Input records:
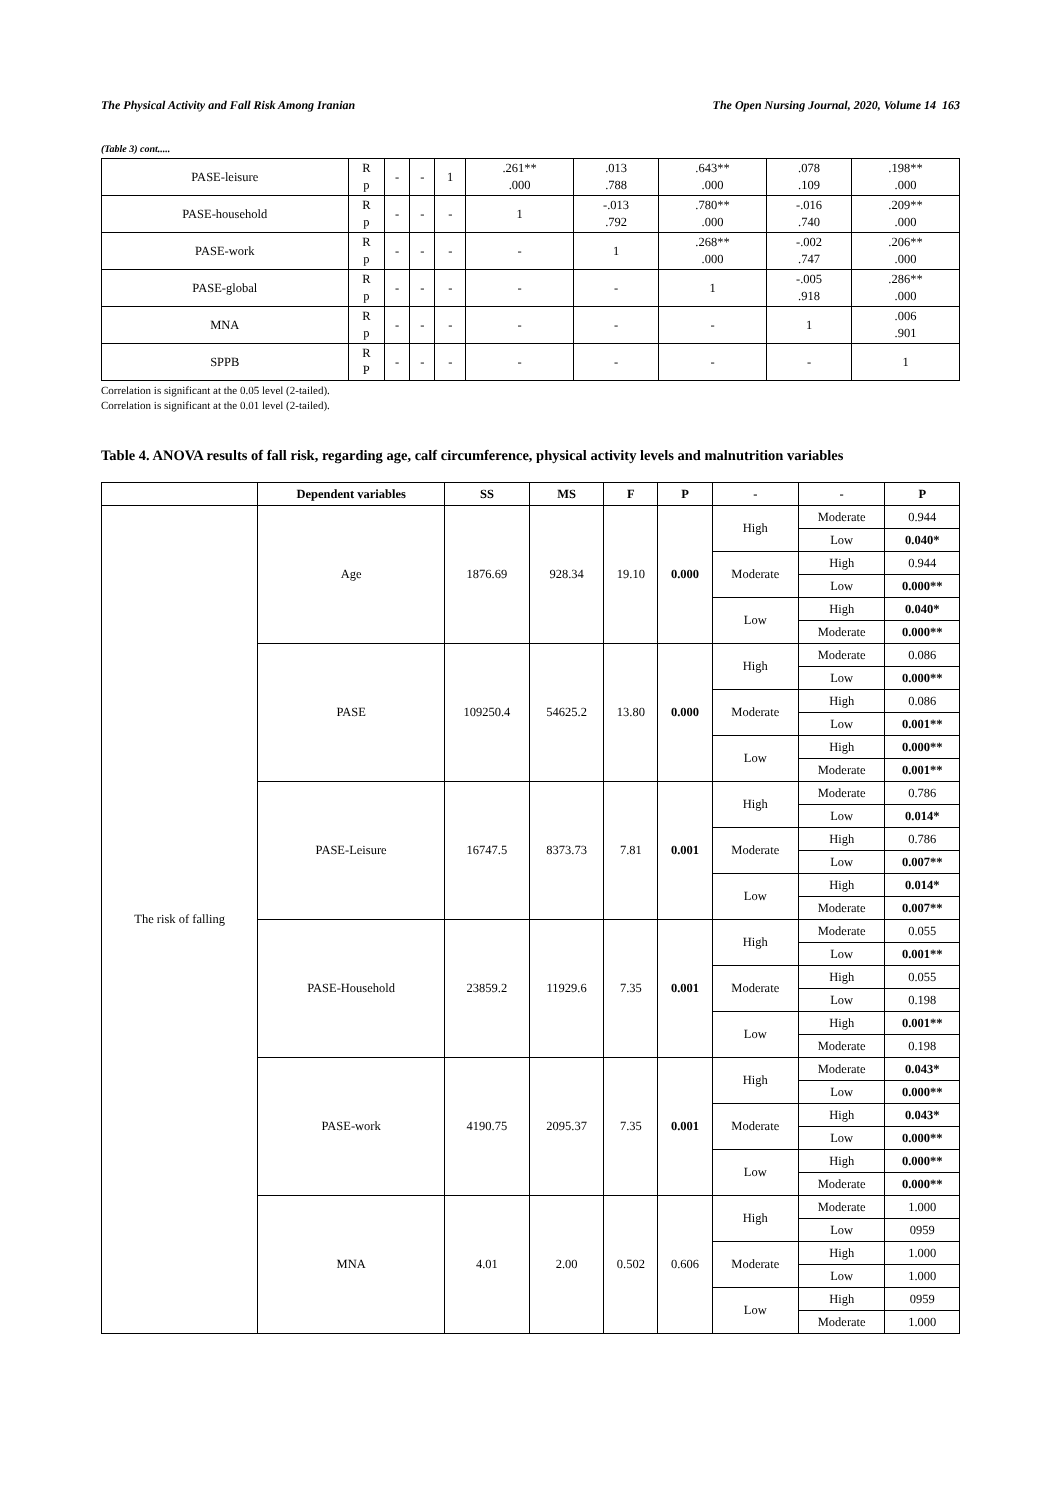The Physical Activity and Fall Risk Among Iranian The Open Nursing Journal, 2020, Volume 14 163
(Table 3) cont.....
| PASE-leisure | R p | - | - | 1 | .261** .000 | .013 .788 | .643** .000 | .078 .109 | .198** .000 |
| PASE-household | R p | - | - | - | 1 | -.013 .792 | .780** .000 | -.016 .740 | .209** .000 |
| PASE-work | R p | - | - | - | - | 1 | .268** .000 | -.002 .747 | .206** .000 |
| PASE-global | R p | - | - | - | - | - | 1 | -.005 .918 | .286** .000 |
| MNA | R p | - | - | - | - | - | - | 1 | .006 .901 |
| SPPB | R P | - | - | - | - | - | - | - | 1 |
Correlation is significant at the 0.05 level (2-tailed).
Correlation is significant at the 0.01 level (2-tailed).
Table 4. ANOVA results of fall risk, regarding age, calf circumference, physical activity levels and malnutrition variables
| | Dependent variables | | SS | MS | F | | P | - | - | P |
| --- | --- | --- | --- | --- | --- | --- | --- | --- | --- | --- |
| The risk of falling | Age | 1876.69 | | 928.34 | 19.10 | 0.000 | | High | Moderate | 0.944 |
| | | | | | | | | | Low | 0.040* |
| | | | | | | | | Moderate | High | 0.944 |
| | | | | | | | | | Low | 0.000** |
| | | | | | | | | Low | High | 0.040* |
| | | | | | | | | | Moderate | 0.000** |
| | PASE | 109250.4 | | 54625.2 | 13.80 | 0.000 | | High | Moderate | 0.086 |
| | | | | | | | | | Low | 0.000** |
| | | | | | | | | Moderate | High | 0.086 |
| | | | | | | | | | Low | 0.001** |
| | | | | | | | | Low | High | 0.000** |
| | | | | | | | | | Moderate | 0.001** |
| | PASE-Leisure | 16747.5 | | 8373.73 | 7.81 | 0.001 | | High | Moderate | 0.786 |
| | | | | | | | | | Low | 0.014* |
| | | | | | | | | Moderate | High | 0.786 |
| | | | | | | | | | Low | 0.007** |
| | | | | | | | | Low | High | 0.014* |
| | | | | | | | | | Moderate | 0.007** |
| | PASE-Household | 23859.2 | | 11929.6 | 7.35 | 0.001 | | High | Moderate | 0.055 |
| | | | | | | | | | Low | 0.001** |
| | | | | | | | | Moderate | High | 0.055 |
| | | | | | | | | | Low | 0.198 |
| | | | | | | | | Low | High | 0.001** |
| | | | | | | | | | Moderate | 0.198 |
| | PASE-work | 4190.75 | | 2095.37 | 7.35 | 0.001 | | High | Moderate | 0.043* |
| | | | | | | | | | Low | 0.000** |
| | | | | | | | | Moderate | High | 0.043* |
| | | | | | | | | | Low | 0.000** |
| | | | | | | | | Low | High | 0.000** |
| | | | | | | | | | Moderate | 0.000** |
| | MNA | 4.01 | | 2.00 | 0.502 | 0.606 | | High | Moderate | 1.000 |
| | | | | | | | | | Low | 0959 |
| | | | | | | | | Moderate | High | 1.000 |
| | | | | | | | | | Low | 1.000 |
| | | | | | | | | Low | High | 0959 |
| | | | | | | | | | Moderate | 1.000 |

Task requirements:
Please give back an exact copy of the entries above from their first line through the line containing "PASE-leisure | R", leaving the pictures aside.

Task output:
The Physical Activity and Fall Risk Among Iranian The Open Nursing Journal, 2020, Volume 14 163
(Table 3) cont.....
| PASE-leisure | R p | - | - | 1 | .261** .000 | .013 .788 | .643** .000 | .078 .109 | .198** .000 |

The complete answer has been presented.